Many people say that aid is an important tool of soft power. However, upon reflection, development aid is a combination of soft power and hard power, not merely a tool that unilaterally generates soft power. If development aid is recognized not just as secondary soft power, but rather as an element of hard power representing the primary economic and political interests of donor countries, it will be possible to actively respond to the changing landscape of the international aid regime, escaping the dichotomy between the universality of development effectiveness and the pursuit of national interest.
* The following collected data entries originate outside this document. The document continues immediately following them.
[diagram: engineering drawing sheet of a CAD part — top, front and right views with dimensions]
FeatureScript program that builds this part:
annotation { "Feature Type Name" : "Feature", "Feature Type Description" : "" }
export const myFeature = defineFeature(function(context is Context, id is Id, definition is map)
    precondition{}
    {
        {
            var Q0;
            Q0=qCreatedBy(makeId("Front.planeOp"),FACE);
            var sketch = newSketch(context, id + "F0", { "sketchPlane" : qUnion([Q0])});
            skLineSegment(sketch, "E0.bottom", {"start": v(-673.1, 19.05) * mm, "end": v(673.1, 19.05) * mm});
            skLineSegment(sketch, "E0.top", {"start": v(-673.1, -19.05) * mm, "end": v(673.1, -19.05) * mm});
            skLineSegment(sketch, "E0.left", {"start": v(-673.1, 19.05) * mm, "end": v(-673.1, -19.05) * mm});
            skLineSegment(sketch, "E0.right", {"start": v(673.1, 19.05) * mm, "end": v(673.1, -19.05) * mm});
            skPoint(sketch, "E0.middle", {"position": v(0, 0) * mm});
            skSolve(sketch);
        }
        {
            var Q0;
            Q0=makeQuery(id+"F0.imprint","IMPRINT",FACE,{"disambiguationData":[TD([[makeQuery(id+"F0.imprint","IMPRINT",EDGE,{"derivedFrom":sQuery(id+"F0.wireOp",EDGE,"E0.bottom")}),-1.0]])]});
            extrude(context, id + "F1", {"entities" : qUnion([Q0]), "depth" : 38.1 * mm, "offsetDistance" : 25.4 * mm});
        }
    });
In the confrontational structure between China's national interest-centered aid policy and the universal cooperation system of European developed donors represented by aid effectiveness, the United States is already attempting a pragmatic approach by partially allowing tied aid and fostering cooperative relationships with emerging donors to embrace China. Amidst this, South Korea must overcome the logic of choosing between development effectiveness and the pursuit of national interest, and take the lead in building a development aid regime in a comprehensive and flexible manner. ■
The East Asia Institute (EAI) is a core research institution for the MacArthur Foundation's 'Asia Security Initiative' program and receives financial support. 'EAI Commentary' aims to provide in-depth analysis and practical alternatives through a balanced perspective on major domestic and international issues. Please cite the source when quoting 'EAI Commentary.' This manuscript represents the personal views of the author and does not necessarily reflect the position of the East Asia Institute.
*This text is an AI translation of an original written in Korean. Some translations or nuances may be inaccurate.